關於小說的嚐試

從長遠來看,吉卜林認為最重要的還是他的短篇小說。在魯賓森接任編輯之前,吉卜林就已經寫好了一兩篇。他用夢幻般的句子描寫了拉合爾夜間和白天的景象,用同情卻並不感情用事的語氣記錄了一間鴉片煙館發生的事情,也有模仿愛倫坡式的神秘和想象寫成的故事。這些作品都刊登在1885年聖誕節吉卜林一家共同創作的《四重奏》一書中。

吉卜林一家人開了一次家庭會議,商量為吉卜林的這些故事起一個概括性的名稱——《來自山上的簡單故事》。這期間,翠絲也為《軍民報》寫了一兩篇較為平實的故事,當然,後來並沒有收在吉卜林的專集裏麵。

駐印度的英國女士所感興趣的事情在吉卜林的小說中都有所體現,比如浪漫刺激的愛情、瀕臨破滅的婚姻等。

在這些早期的小說中,吉卜林並沒有體現出他的種族偏見。

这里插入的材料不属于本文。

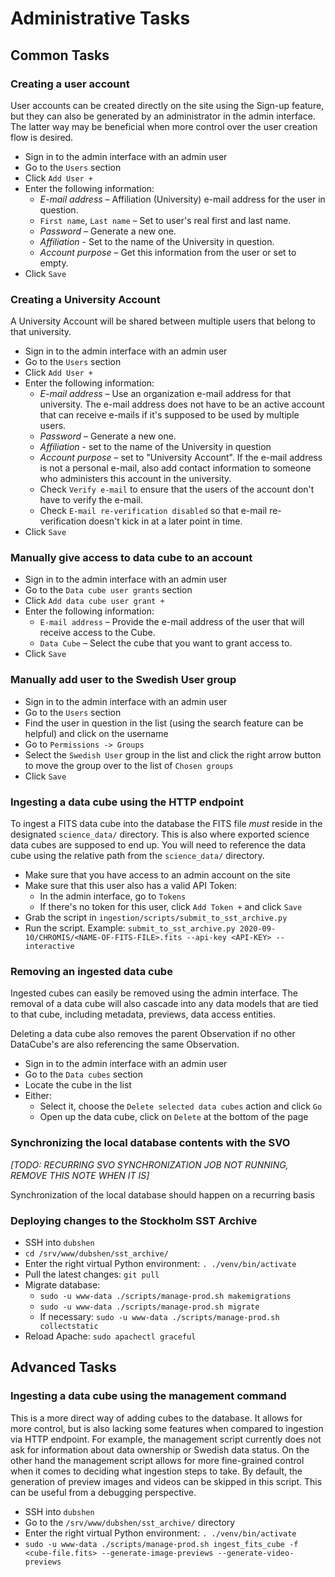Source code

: # Administrative Tasks

## Common Tasks

### Creating a user account

User accounts can be created directly on the site using the Sign-up feature, but they can also be generated by an
administrator in the admin interface. The latter way may be beneficial when more control over the user creation flow is
desired.

 * Sign in to the admin interface with an admin user
 * Go to the `Users` section
 * Click `Add User +`
 * Enter the following information:
   * _E-mail address_ – Affiliation (University) e-mail address for the user in question.
   * `First name`, `Last name` – Set to user's real first and last name.
   * _Password_ – Generate a new one.
   * _Affiliation_ - Set to the name of the University in question.
   * _Account purpose_ – Get this information from the user or set to empty.
 * Click `Save`

### Creating a University Account

A University Account will be shared between multiple users that belong to that university.

 * Sign in to the admin interface with an admin user
 * Go to the `Users` section
 * Click `Add User +`
 * Enter the following information:
   * _E-mail address_ – Use an organization e-mail address for that university. The e-mail address does not have to be
                        an active account that can receive e-mails if it's supposed to be used by multiple users.
   * _Password_ – Generate a new one.
   * _Affiliation_ - set to the name of the University in question
   * _Account purpose_ – set to "University Account". If the e-mail address is not a personal e-mail, also add contact
                         information to someone who administers this account in the university.
   * Check `Verify e-mail` to ensure that the users of the account don't have to verify the e-mail.
   * Check `E-mail re-verification disabled` so that e-mail re-verification doesn't kick in at a later point in time.
 * Click `Save`

### Manually give access to data cube to an account

 * Sign in to the admin interface with an admin user
 * Go to the `Data cube user grants` section
 * Click `Add data cube user grant +`
 * Enter the following information:
   * `E-mail address` – Provide the e-mail address of the user that will receive access to the Cube.
   * `Data Cube` – Select the cube that you want to grant access to.
 * Click `Save`

### Manually add user to the Swedish User group

 * Sign in to the admin interface with an admin user
 * Go to the `Users` section
 * Find the user in question in the list (using the search feature can be helpful) and click on the username
 * Go to `Permissions -> Groups` 
 * Select the `Swedish User` group in the list and click the right arrow button to move the group over to the
   list of `Chosen groups`
 * Click `Save`
 
### Ingesting a data cube using the HTTP endpoint

To ingest a FITS data cube into the database the FITS file *must* reside in the designated `science_data/` directory.
This is also where exported science data cubes are supposed to end up. You will need to reference the data cube using
the relative path from the `science_data/` directory.

 * Make sure that you have access to an admin account on the site
 * Make sure that this user also has a valid API Token:
   * In the admin interface, go to `Tokens`
   * If there's no token for this user, click `Add Token +` and click `Save`
 * Grab the script in `ingestion/scripts/submit_to_sst_archive.py`
 * Run the script. Example:
   `submit_to_sst_archive.py 2020-09-10/CHROMIS/<NAME-OF-FITS-FILE>.fits --api-key <API-KEY> --interactive`
 
### Removing an ingested data cube

Ingested cubes can easily be removed using the admin interface. The removal of a data cube will also cascade into any
data models that are tied to that cube, including metadata, previews, data access entities.

Deleting a data cube also removes the parent Observation if no other DataCube's are also referencing the same
Observation.

 * Sign in to the admin interface with an admin user
 * Go to the `Data cubes` section
 * Locate the cube in the list
 * Either:
   - Select it, choose the `Delete selected data cubes` action and click `Go`
   - Open up the data cube, click on `Delete` at the bottom of the page
   
### Synchronizing the local database contents with the SVO

_[TODO: RECURRING SVO SYNCHRONIZATION JOB NOT RUNNING, REMOVE THIS NOTE WHEN IT IS]_

Synchronization of the local database should happen on a recurring basis  

### Deploying changes to the Stockholm SST Archive

 * SSH into `dubshen`
 * `cd /srv/www/dubshen/sst_archive/`
 * Enter the right virtual Python environment: `. ./venv/bin/activate`
 * Pull the latest changes: `git pull`
 * Migrate database:
   * `sudo -u www-data ./scripts/manage-prod.sh makemigrations`
   * `sudo -u www-data ./scripts/manage-prod.sh migrate`
   * If necessary: `sudo -u www-data ./scripts/manage-prod.sh collectstatic`
 * Reload Apache: `sudo apachectl graceful`
 
## Advanced Tasks

### Ingesting a data cube using the management command

This is a more direct way of adding cubes to the database. It allows for more control, but is also lacking some
features when compared to ingestion via HTTP endpoint. For example, the management script currently does not ask for
information about data ownership or Swedish data status. On the other hand the management script allows for more
fine-grained control when it comes to deciding what ingestion steps to take. By default, the generation of preview
images and videos can be skipped in this script. This can be useful from a debugging perspective. 

 * SSH into `dubshen`
 * Go to the `/srv/www/dubshen/sst_archive/` directory
 * Enter the right virtual Python environment: `. ./venv/bin/activate`
 * `sudo -u www-data ./scripts/manage-prod.sh ingest_fits_cube -f <cube-file.fits> --generate-image-previews --generate-video-previews`

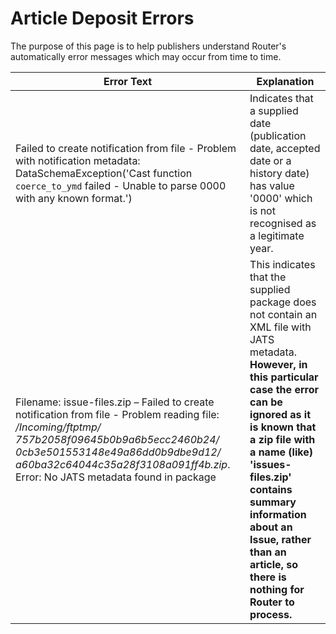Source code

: # Article Deposit Errors #

The purpose of this page is to help publishers understand Router's automatically error messages which may occur from time to time.


| Error Text | Explanation |
|---------|----------|
| Failed to create notification from file - Problem with notification metadata: DataSchemaException('Cast function `coerce_to_ymd` failed - Unable to parse 0000 with any known format.')                                                                            | Indicates that a supplied date (publication date, accepted date or a history date) has value '0000' which is not recognised as a legitimate year.  |
| Filename: issue-files.zip – Failed to create notification from file - Problem reading file: */Incoming/ftptmp/ 757b2058f09645b0b9a6b5ecc2460b24/ 0cb3e501553148e49a86dd0b9dbe9d12/ a60ba32c64044c35a28f3108a091ff4b.zip*. Error: No JATS metadata found in package | This indicates that the supplied package does not contain an XML file with JATS metadata.  **However, in this particular case the error can be ignored as it is known that a zip file with a name (like) 'issues-files.zip' contains summary information about an Issue, rather than an article, so there is nothing for Router to process.** |
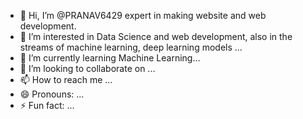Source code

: - 👋 Hi, I’m @PRANAV6429 expert in making website and web development.
- 👀 I’m interested in Data Science and web development, also in the streams of machine learning, deep learning models ...
- 🌱 I’m currently learning Machine Learning...
- 💞️ I’m looking to collaborate on ...
- 📫 How to reach me ...
- 😄 Pronouns: ...
- ⚡ Fun fact: ...

<!---
PRANAV6429/PRANAV6429 is a ✨ special ✨ repository because its `README.md` (this file) appears on your GitHub profile.
You can click the Preview link to take a look at your changes.
--->
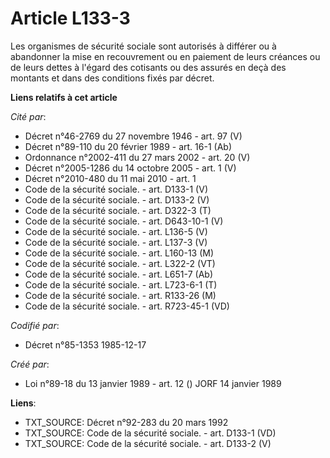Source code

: # Article L133-3

Les organismes de sécurité sociale sont autorisés à différer ou à abandonner la mise en recouvrement ou en paiement de leurs
créances ou de leurs dettes à l'égard des cotisants ou des assurés en deçà des montants et dans des conditions fixés par
décret.

**Liens relatifs à cet article**

_Cité par_:

  - Décret n°46-2769 du 27 novembre 1946 - art. 97 (V)
  - Décret n°89-110 du 20 février 1989 - art. 16-1 (Ab)
  - Ordonnance n°2002-411 du 27 mars 2002 - art. 20 (V)
  - Décret n°2005-1286 du 14 octobre 2005 - art. 1 (V)
  - Décret n°2010-480 du 11 mai 2010 - art. 1
  - Code de la sécurité sociale. - art. D133-1 (V)
  - Code de la sécurité sociale. - art. D133-2 (V)
  - Code de la sécurité sociale. - art. D322-3 (T)
  - Code de la sécurité sociale. - art. D643-10-1 (V)
  - Code de la sécurité sociale. - art. L136-5 (V)
  - Code de la sécurité sociale. - art. L137-3 (V)
  - Code de la sécurité sociale. - art. L160-13 (M)
  - Code de la sécurité sociale. - art. L322-2 (VT)
  - Code de la sécurité sociale. - art. L651-7 (Ab)
  - Code de la sécurité sociale. - art. L723-6-1 (T)
  - Code de la sécurité sociale. - art. R133-26 (M)
  - Code de la sécurité sociale. - art. R723-45-1 (VD)

_Codifié par_:

  - Décret n°85-1353 1985-12-17

_Créé par_:

  - Loi n°89-18 du 13 janvier 1989 - art. 12 () JORF 14 janvier 1989

**Liens**:

  - TXT_SOURCE: Décret n°92-283 du 20 mars 1992
  - TXT_SOURCE: Code de la sécurité sociale. - art. D133-1 (VD)
  - TXT_SOURCE: Code de la sécurité sociale. - art. D133-2 (V)
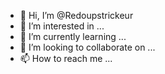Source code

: - 👋 Hi, I’m @Redoupstrickeur
- 👀 I’m interested in ...
- 🌱 I’m currently learning ...
- 💞️ I’m looking to collaborate on ...
- 📫 How to reach me ...

<!---
Redoupstrickeur/Redoupstrickeur is a ✨ special ✨ repository because its `README.md` (this file) appears on your GitHub profile.
You can click the Preview link to take a look at your changes.
--->
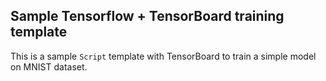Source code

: ## Sample Tensorflow + TensorBoard training template

This is a sample `Script` template with TensorBoard to train a simple model on MNIST dataset.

事實上,當時如果和一位不同種族階級的女人結合,一定會永遠破壞一位官員或軍人的前途。吉卜林明白自己沒有理由指責那些權威人士的種族偏見,不過,他對這些情人卻有著相當程度的同情,因為他們受著兩方麵種族的敵視。他對於那些能夠幫助這些情人克服種族障礙的人,也有著無限的尊敬。

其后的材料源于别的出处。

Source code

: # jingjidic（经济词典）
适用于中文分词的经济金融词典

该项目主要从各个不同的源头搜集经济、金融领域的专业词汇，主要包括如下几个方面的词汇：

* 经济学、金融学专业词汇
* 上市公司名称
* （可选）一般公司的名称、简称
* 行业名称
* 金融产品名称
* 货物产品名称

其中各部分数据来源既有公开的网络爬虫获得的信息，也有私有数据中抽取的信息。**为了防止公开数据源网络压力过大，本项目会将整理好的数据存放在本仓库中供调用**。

在一篇小說裏,吉卜林還對英國人的種族偏見作了最刻薄的攻擊。他筆下的一位白人醫生在送走一個奄奄一息的黑人小孩後居然說:“這些小鬼,他們一點忍耐力都沒有。”從這些負麵形象的描寫中我們可以看出,吉卜林多麽厭惡持有種族偏見的白種人。那個時代的吉卜林,從整體來講,似乎在為英國的殖民主義感到抱歉。

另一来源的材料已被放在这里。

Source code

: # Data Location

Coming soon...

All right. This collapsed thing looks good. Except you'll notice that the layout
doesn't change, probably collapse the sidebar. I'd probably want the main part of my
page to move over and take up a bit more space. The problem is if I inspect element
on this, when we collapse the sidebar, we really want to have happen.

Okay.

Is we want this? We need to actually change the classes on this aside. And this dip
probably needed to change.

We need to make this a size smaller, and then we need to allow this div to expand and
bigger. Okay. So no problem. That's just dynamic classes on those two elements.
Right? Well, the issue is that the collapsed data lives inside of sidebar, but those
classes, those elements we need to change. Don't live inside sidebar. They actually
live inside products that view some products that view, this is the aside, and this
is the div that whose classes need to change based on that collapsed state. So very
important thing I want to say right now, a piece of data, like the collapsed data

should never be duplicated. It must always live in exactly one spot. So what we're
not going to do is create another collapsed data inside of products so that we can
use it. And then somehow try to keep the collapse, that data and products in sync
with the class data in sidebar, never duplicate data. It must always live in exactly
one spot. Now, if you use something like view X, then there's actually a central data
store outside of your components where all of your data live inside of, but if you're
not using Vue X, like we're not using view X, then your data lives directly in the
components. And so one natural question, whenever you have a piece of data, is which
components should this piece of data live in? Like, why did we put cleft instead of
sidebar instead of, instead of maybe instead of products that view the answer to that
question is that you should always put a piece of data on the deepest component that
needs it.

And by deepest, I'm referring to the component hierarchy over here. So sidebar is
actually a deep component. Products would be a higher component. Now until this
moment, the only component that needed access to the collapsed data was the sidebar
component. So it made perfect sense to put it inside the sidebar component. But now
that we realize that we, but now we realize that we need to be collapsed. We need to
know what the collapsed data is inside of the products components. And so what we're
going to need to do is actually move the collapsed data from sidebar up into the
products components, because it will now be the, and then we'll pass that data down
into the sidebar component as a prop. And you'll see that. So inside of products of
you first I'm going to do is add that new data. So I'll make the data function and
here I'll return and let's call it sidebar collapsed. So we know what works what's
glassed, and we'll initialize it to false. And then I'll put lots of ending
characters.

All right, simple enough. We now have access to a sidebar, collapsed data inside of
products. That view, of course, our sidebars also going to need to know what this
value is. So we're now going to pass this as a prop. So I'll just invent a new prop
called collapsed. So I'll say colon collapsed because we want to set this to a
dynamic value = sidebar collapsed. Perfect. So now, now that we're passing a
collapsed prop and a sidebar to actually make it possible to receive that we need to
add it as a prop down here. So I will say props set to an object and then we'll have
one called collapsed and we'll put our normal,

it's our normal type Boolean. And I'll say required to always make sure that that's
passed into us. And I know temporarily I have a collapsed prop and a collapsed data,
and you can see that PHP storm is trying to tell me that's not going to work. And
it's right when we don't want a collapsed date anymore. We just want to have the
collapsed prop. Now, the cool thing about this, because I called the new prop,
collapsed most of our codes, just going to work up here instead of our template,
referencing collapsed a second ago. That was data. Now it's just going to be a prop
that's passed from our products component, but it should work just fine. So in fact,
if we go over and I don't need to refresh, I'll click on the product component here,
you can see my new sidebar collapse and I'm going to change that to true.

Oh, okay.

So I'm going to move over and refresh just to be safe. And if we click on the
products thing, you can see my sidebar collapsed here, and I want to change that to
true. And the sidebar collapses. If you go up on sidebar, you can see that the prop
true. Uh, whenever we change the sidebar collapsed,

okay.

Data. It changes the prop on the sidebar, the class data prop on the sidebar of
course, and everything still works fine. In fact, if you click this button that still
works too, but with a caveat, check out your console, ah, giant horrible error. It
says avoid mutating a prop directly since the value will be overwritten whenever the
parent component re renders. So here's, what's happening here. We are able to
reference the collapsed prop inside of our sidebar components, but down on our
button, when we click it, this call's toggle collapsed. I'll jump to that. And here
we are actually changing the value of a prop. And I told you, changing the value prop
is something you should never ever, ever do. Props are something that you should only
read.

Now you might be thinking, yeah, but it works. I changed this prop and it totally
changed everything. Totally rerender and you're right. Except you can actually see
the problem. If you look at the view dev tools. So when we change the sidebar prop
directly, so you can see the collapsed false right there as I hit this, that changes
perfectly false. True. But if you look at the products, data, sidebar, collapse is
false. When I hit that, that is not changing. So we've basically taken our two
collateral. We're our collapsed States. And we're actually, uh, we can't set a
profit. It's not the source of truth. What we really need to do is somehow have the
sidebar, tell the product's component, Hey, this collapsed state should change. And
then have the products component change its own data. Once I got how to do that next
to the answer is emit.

不久後,吉卜林奉調到加爾各答的記者站任職。在那裏,他看到了很多接受過歐洲現代化教育的當地人,並留心觀察他們。觀察的結果是他對印度的同情依然停留在有限的程度,並沒有增加。

吉卜林對加爾各答的衛生條件極為不滿,不過更讓他不滿的是印度政客談論獨立的言論,他認為印度永遠不能自治。自治隻是一部分“印度紳士”的希望,他們不能代表所有印度人。

令人驚訝的是吉卜林竟然沒有到過印度中部地區。雖然他的《叢林故事》一書使得他的同胞都知道英國海外屬地有這麽一個地方,但他卻隻是從他朋友的照相簿中認識了這個地區。

19世紀80年代的後五年間,吉卜林在報紙上發表了越來越多的文章,這使得他轟動一時,等他再次回到倫敦的時候,人們早已知道他在印度建立起來的名氣了。

把吉卜林的文章更進一步傳播的是印度鐵路圖書館。這個圖書館把吉卜林的文章按照主題加以挑選,印成專集,從中我們可以看出吉卜林感興趣的主題有哪些。

《喜馬拉雅山之下》收集了愛情和風流韻事,也是人們普遍意義上認為的“法國風味”的文章。事實上,吉卜林的這些故事在法國也確實很受歡迎。同樣在法國受到歡迎的是《蓋茨比一家的故事》。這篇小說由一長串的對話組成,講述了一位軍官的婚姻和他的前途發生了衝突,最後他退出軍隊,選擇了愛情。對於這位軍官的這種選擇是不是值得的問題,吉卜林並沒有作明白的闡述。

《幽靈人力車》一書則包含了四個恐怖和冒險的故事。英屬印度是一個迷信社會,這裏對世界文明許多寶貴的貢獻之一就是通靈學。雖然約翰曾指責一位通靈學專家是他曾見過的“最有意思和最無恥的騙子之一”,但吉卜林卻對通靈學有極其濃厚的興趣。雖然通靈學的敲桌子聲和轉動茶杯的行為使吉卜林在小說中痛罵,但他對於鬼魂和心靈研究卻表現出一種近乎未接受過教育的人的那種“開明態度”,而且他很可能曾涉足過通靈學舉行儀式的場合。不論怎麽說,吉卜林一直喜歡寫些有神秘鬼怪出現的小說,但對於這些現象是確有其事還是隻是幻覺,卻沒有下過確切的評語。吉卜林的這種方式在現在來說可能是幻想小說作家的標準手法,但在19世紀80年代,這還是比較前衛的。

使吉卜林名噪一時的是一個有關軍人的故事——《三個士兵》。這個故事講述了馬文、奧托立和列羅這三個士兵的一些功績,不過人們認為這三個人是吉卜林憑想象創造出來的:“他們一個是愛爾蘭人,一個是英格蘭人,而另一個是蘇格蘭人……”

在這個故事中,吉卜林認真嚐試不用正統英語,而用愛爾蘭、倫敦和約克郡的土音和造句法來寫對話,但是他沒有成功。列羅說的根本不像約克郡的話,馬文說的話也沒有愛爾蘭話的味道,奧托立說的話也不是地道倫敦腔。但吉卜林的這種嚐試卻開創了在文學中使用土語、方言、俗話,以表現文中人物個性的形式。

這個關於士兵的故事引起了駐印度英軍總司令的注意。總司令邀請吉卜林和他一同視察軍隊,並要吉卜林向他說明軍營中一般士兵的想法,那真可以說是吉卜林風光無限的時刻。

總督和總司令都是仰慕他的讀者,吉卜林在印度還有什麽可求的呢?他在新聞工作圈裏已經做了七年的記者,也學會了怎樣用他的筆賺錢,而且剛滿23歲,就已經是印度最好的英文作家了。這時候,魯賓森勸他回倫敦去,以便徜徉在更深廣的文學海洋中。